Task brief: Every picture stays out; everything else in the listing below is to be returned exactly.

Top of Provided data

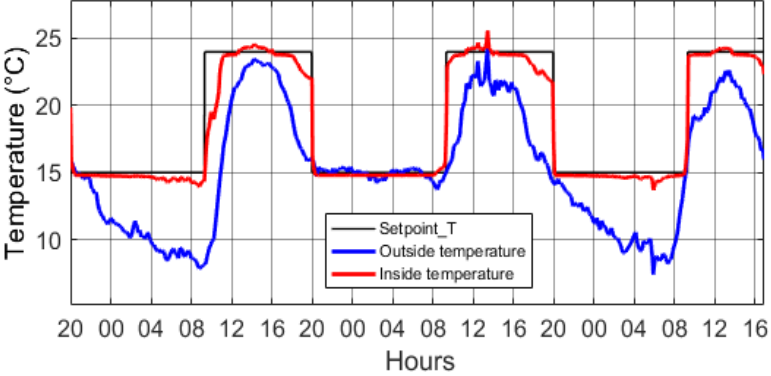
Figure 14. Simulation results for greenhouse temperature under fuzzy control.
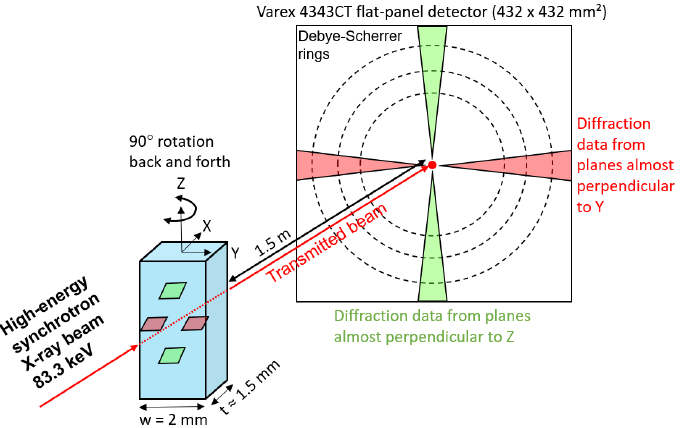
Figure 1. Schematic illustration of experimental setup for the HE-XRD experiments at DESY. For each experiment, the specimen was subjected to a back-and-forth rotation around the z -axis to 90° with an angular speed of 5° per second, while pausing for 1 s at 90°. Then, 2D diffraction patterns were recorded continuously with an exposure time of 1 s. In this manner, a total of 38 diffraction patterns were collected for each specimen. These patterns were subsequently superimposed to reduce the spottiness of diffraction patterns caused by the relatively large grain size of experimental steels compared to the volume exposed to the X-ray beam. The 2D diffraction patterns were then azimuthally integrated (0 – 360°) using the PyFAI software [43,44] to obtain an intensity vs. 2θ ASCII format data. The dif- fraction patterns were further calibrated for the angular positions using a LaB6 specimen supplied by the National Institute of Standards and Technology (NIST). The 1D diffraction patterns were then analyzed to determine the lattice parameter. The X-ray profile shapes were approximated by a pseudo-Voigt function. 3. Results and Discussion 3.1. Thermodynamic Equilibrium Calculations and Solidification Mode Figure 2 shows the pseudo-binary Fe-12Cr-9Ni-3Mn-0.3C-xAl (x = 0 – 7 wt.%) phase diagram calculated by the TCFE9 database of Thermo-Calc. The calculated diagram sug- gests that the equilibrium matrix microstructure at 600 °C consists of ferrite and austenite for 0Al, 1.5Al and 3Al steels but only of ferrite for 4.5Al and 6Al steels. Furthermore, C is stabilized in the form of M 23 C 6 carbides. For 3Al, 4.5Al and 6Al steels, the presence of the B2 phase is also predicted by Thermo-Calc. The type of carbides changes to M 7 C 3 at higher temperatures. The phase diagram also suggests that the solidification of all steels contain- ing 9 wt.% Ni, except for 0Al with an entirely austenitic (A) solidification mode, begins with the formation of ferrite and continues with the formation of austenite (FA solidifica- tion mode). The formation of austenite in the 1.5Al steel begins slightly below liquidus temperature, whereas it is postponed to the latest stages of solidification, namely, slightly above solidus temperature, in the case of 6Al. An overview of solidification modes based on Thermo-Calc calculations is provided in Table 2.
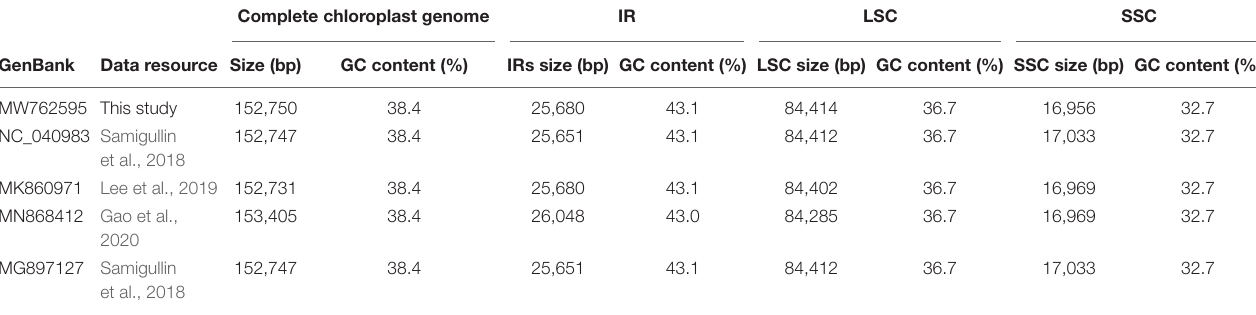
TABLE 2 | A summary of the complete chloroplast genome, IR, LSC and SSC length (bp) and GC content of Paeonia lactiflora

Bottom of Provided data

Expected output:
Figure 14. Simulation results for greenhouse temperature under fuzzy control.
Figure 1. Schematic illustration of experimental setup for the HE-XRD experiments at DESY. For each experiment, the specimen was subjected to a back-and-forth rotation around the z -axis to 90° with an angular speed of 5° per second, while pausing for 1 s at 90°. Then, 2D diffraction patterns were recorded continuously with an exposure time of 1 s. In this manner, a total of 38 diffraction patterns were collected for each specimen. These patterns were subsequently superimposed to reduce the spottiness of diffraction patterns caused by the relatively large grain size of experimental steels compared to the volume exposed to the X-ray beam. The 2D diffraction patterns were then azimuthally integrated (0 – 360°) using the PyFAI software [43,44] to obtain an intensity vs. 2θ ASCII format data. The dif- fraction patterns were further calibrated for the angular positions using a LaB6 specimen supplied by the National Institute of Standards and Technology (NIST). The 1D diffraction patterns were then analyzed to determine the lattice parameter. The X-ray profile shapes were approximated by a pseudo-Voigt function. 3. Results and Discussion 3.1. Thermodynamic Equilibrium Calculations and Solidification Mode Figure 2 shows the pseudo-binary Fe-12Cr-9Ni-3Mn-0.3C-xAl (x = 0 – 7 wt.%) phase diagram calculated by the TCFE9 database of Thermo-Calc. The calculated diagram sug- gests that the equilibrium matrix microstructure at 600 °C consists of ferrite and austenite for 0Al, 1.5Al and 3Al steels but only of ferrite for 4.5Al and 6Al steels. Furthermore, C is stabilized in the form of M 23 C 6 carbides. For 3Al, 4.5Al and 6Al steels, the presence of the B2 phase is also predicted by Thermo-Calc. The type of carbides changes to M 7 C 3 at higher temperatures. The phase diagram also suggests that the solidification of all steels contain- ing 9 wt.% Ni, except for 0Al with an entirely austenitic (A) solidification mode, begins with the formation of ferrite and continues with the formation of austenite (FA solidifica- tion mode). The formation of austenite in the 1.5Al steel begins slightly below liquidus temperature, whereas it is postponed to the latest stages of solidification, namely, slightly above solidus temperature, in the case of 6Al. An overview of solidification modes based on Thermo-Calc calculations is provided in Table 2.
TABLE 2 | A summary of the complete chloroplast genome, IR, LSC and SSC length (bp) and GC content of Paeonia lactiflora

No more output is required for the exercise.